§ **ASSIGNMENT**
Retrieve every line from the records in which the word "down" occurs.

§ **INFORMATION PROVIDED**

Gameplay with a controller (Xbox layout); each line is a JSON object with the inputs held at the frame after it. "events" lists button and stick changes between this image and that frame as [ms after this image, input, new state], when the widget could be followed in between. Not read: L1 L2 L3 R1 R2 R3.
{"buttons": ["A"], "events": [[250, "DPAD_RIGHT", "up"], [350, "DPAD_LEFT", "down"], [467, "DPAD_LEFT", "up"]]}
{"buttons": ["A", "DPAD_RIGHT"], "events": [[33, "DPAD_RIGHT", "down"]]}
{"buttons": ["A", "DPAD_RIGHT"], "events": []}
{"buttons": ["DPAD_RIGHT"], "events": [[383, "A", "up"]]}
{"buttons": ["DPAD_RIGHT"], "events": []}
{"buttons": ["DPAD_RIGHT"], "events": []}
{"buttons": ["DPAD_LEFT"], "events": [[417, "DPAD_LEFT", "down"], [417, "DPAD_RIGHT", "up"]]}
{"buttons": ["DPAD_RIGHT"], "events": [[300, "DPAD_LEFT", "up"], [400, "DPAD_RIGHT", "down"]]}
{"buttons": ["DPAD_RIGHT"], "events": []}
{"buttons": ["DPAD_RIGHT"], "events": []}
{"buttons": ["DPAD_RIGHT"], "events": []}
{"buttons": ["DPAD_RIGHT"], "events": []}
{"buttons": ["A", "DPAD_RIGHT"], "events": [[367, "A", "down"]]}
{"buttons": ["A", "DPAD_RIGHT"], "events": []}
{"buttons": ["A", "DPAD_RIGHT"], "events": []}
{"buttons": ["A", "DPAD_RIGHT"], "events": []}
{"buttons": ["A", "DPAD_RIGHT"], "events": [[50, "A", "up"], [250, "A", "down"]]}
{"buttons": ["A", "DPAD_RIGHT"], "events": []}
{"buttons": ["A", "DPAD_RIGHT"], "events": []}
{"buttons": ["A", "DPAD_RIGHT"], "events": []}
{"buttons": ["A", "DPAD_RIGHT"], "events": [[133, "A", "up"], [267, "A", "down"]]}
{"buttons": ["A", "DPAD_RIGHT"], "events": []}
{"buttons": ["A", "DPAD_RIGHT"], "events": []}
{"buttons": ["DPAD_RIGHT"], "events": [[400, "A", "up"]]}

§ **WRITTEN ANSWER**
{"buttons": ["A"], "events": [[250, "DPAD_RIGHT", "up"], [350, "DPAD_LEFT", "down"], [467, "DPAD_LEFT", "up"]]}
{"buttons": ["A", "DPAD_RIGHT"], "events": [[33, "DPAD_RIGHT", "down"]]}
{"buttons": ["DPAD_LEFT"], "events": [[417, "DPAD_LEFT", "down"], [417, "DPAD_RIGHT", "up"]]}
{"buttons": ["DPAD_RIGHT"], "events": [[300, "DPAD_LEFT", "up"], [400, "DPAD_RIGHT", "down"]]}
{"buttons": ["A", "DPAD_RIGHT"], "events": [[367, "A", "down"]]}
{"buttons": ["A", "DPAD_RIGHT"], "events": [[50, "A", "up"], [250, "A", "down"]]}
{"buttons": ["A", "DPAD_RIGHT"], "events": [[133, "A", "up"], [267, "A", "down"]]}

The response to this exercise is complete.